What the exercise asks: Please repeat the lines below, exactly and only, from the one that holds "23: (360, 150)" through the one that holds "48: (513, 288)".

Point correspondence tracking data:
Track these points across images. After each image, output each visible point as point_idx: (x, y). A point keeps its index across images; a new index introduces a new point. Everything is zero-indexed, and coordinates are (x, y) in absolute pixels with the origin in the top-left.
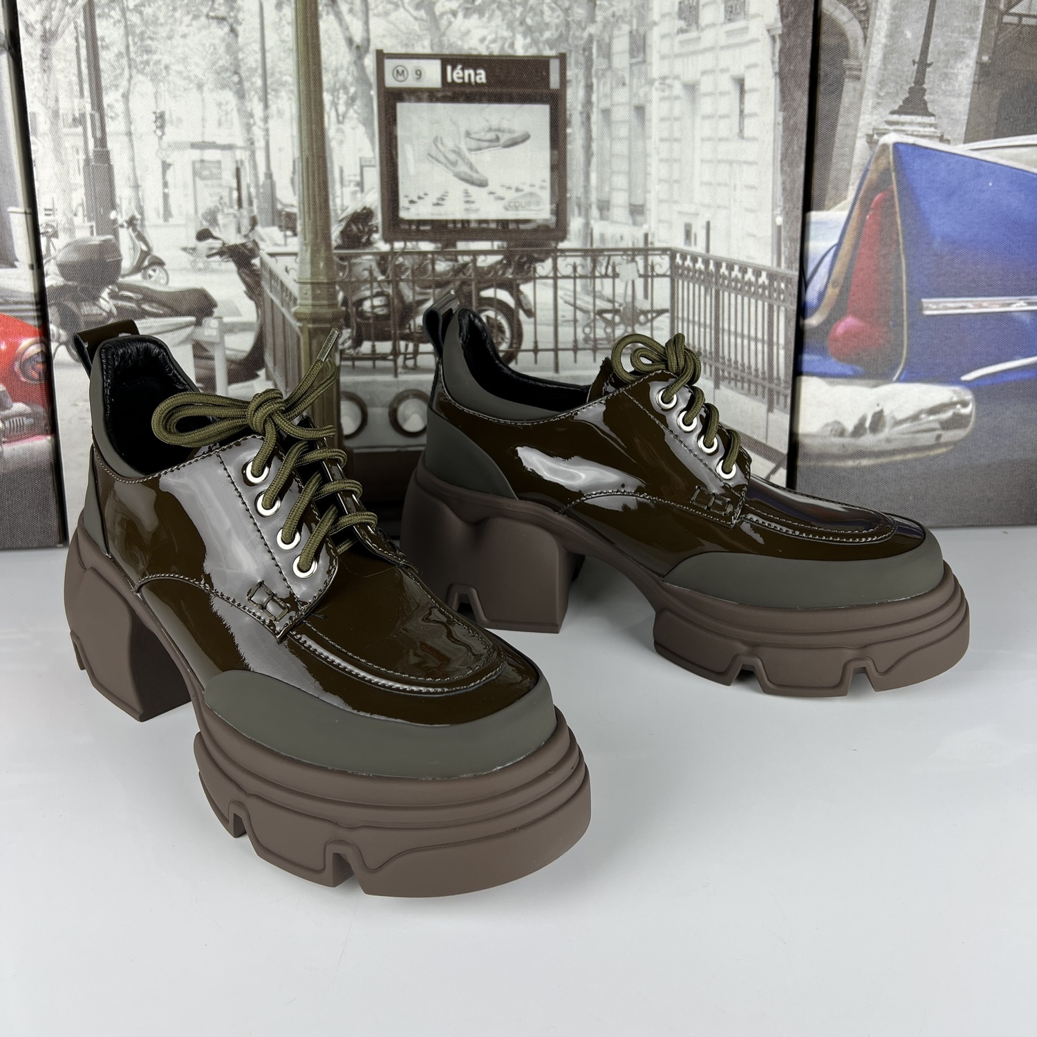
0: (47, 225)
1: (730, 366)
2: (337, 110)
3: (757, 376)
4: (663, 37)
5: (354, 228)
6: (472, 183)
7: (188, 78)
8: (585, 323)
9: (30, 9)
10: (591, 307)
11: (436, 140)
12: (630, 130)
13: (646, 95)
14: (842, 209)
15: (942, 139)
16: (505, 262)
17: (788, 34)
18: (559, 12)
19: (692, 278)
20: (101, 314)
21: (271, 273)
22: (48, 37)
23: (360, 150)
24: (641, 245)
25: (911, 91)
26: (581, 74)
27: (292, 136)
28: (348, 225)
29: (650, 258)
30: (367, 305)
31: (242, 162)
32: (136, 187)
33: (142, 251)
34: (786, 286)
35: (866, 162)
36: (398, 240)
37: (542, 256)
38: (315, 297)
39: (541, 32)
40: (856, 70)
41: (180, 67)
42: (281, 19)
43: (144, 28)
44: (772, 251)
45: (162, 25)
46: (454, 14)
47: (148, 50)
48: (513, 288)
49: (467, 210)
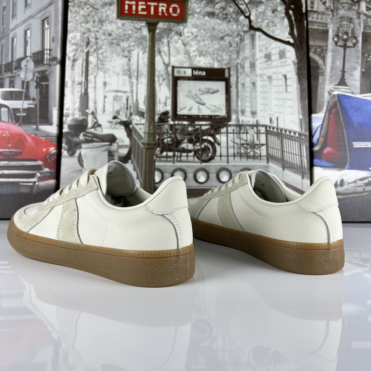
0: (66, 113)
1: (288, 163)
2: (159, 82)
3: (297, 167)
4: (260, 63)
5: (163, 117)
6: (200, 104)
7: (115, 73)
8: (237, 148)
9: (70, 53)
10: (239, 143)
11: (189, 91)
12: (251, 89)
13: (255, 79)
14: (323, 113)
15: (352, 93)
16: (211, 128)
17: (299, 63)
18: (228, 56)
19: (273, 134)
20: (79, 141)
21: (136, 130)
22: (74, 61)
23: (166, 94)
24: (255, 123)
25: (341, 79)
26: (235, 73)
27: (145, 89)
28: (161, 116)
29: (259, 128)
30: (165, 141)
31: (129, 96)
32: (95, 103)
33: (95, 122)
34: (305, 138)
35: (329, 99)
36: (176, 120)
37: (223, 126)
38: (149, 137)
39: (222, 61)
40: (322, 73)
41: (113, 69)
42: (144, 57)
43: (103, 59)
44: (299, 127)
45: (108, 58)
46: (196, 56)
47: (103, 65)
48: (213, 136)
49: (199, 112)
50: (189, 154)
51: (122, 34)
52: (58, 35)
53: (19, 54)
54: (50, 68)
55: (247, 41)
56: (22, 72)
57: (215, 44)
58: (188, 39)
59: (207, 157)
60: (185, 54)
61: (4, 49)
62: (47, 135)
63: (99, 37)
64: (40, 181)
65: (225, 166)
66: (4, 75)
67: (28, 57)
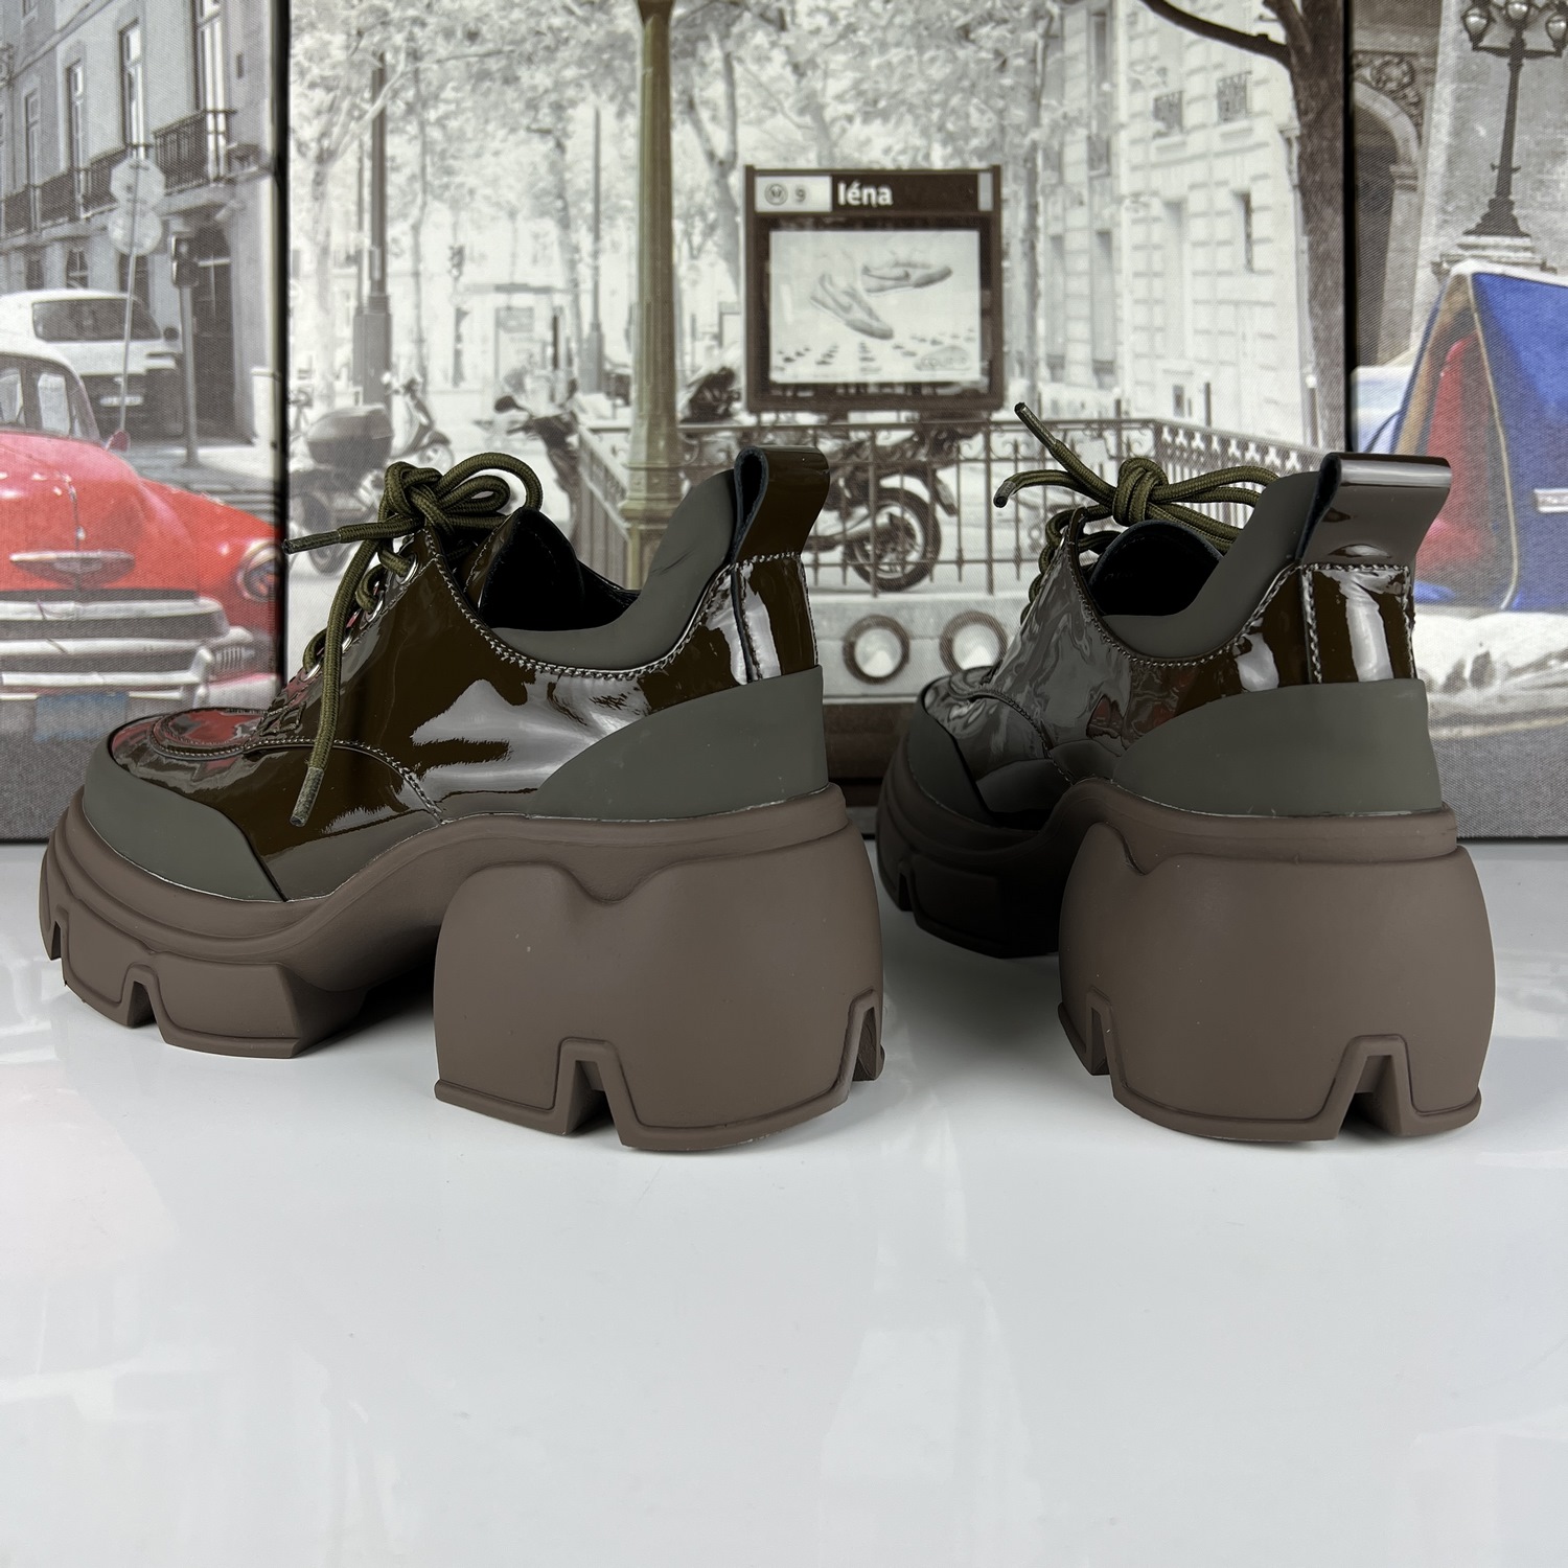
0: (301, 391)
2: (690, 242)
4: (1134, 142)
5: (708, 395)
6: (871, 333)
7: (498, 205)
8: (1031, 523)
9: (306, 125)
10: (1039, 501)
11: (822, 279)
12: (1091, 262)
13: (1112, 217)
14: (1403, 364)
15: (1543, 267)
16: (916, 439)
17: (1310, 136)
18: (990, 115)
19: (1187, 461)
20: (359, 510)
21: (593, 457)
22: (324, 158)
23: (720, 292)
24: (1111, 414)
25: (1492, 203)
26: (1022, 192)
27: (629, 276)
28: (700, 391)
29: (1125, 434)
31: (561, 309)
32: (420, 341)
33: (421, 426)
35: (1433, 300)
36: (767, 410)
37: (969, 431)
38: (650, 487)
39: (967, 140)
40: (1409, 178)
41: (488, 191)
42: (622, 131)
43: (445, 145)
44: (1304, 425)
45: (470, 140)
46: (850, 119)
47: (449, 172)
48: (926, 474)
49: (864, 370)
50: (825, 557)
51: (523, 29)
52: (259, 44)
53: (99, 138)
54: (233, 196)
55: (1077, 43)
56: (115, 213)
57: (933, 60)
58: (813, 44)
59: (899, 568)
60: (802, 111)
61: (37, 117)
62: (235, 485)
63: (425, 49)
64: (212, 682)
65: (978, 603)
66: (42, 229)
67: (136, 147)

Answer box:
23: (360, 150)
24: (641, 245)
25: (911, 91)
26: (581, 74)
27: (292, 136)
28: (348, 225)
29: (650, 258)
30: (367, 305)
31: (242, 162)
32: (136, 187)
33: (142, 251)
34: (786, 286)
35: (866, 162)
36: (398, 240)
37: (542, 256)
38: (315, 297)
39: (541, 32)
40: (856, 70)
41: (180, 67)
42: (281, 19)
43: (144, 28)
44: (772, 251)
45: (162, 25)
46: (454, 14)
47: (148, 50)
48: (513, 288)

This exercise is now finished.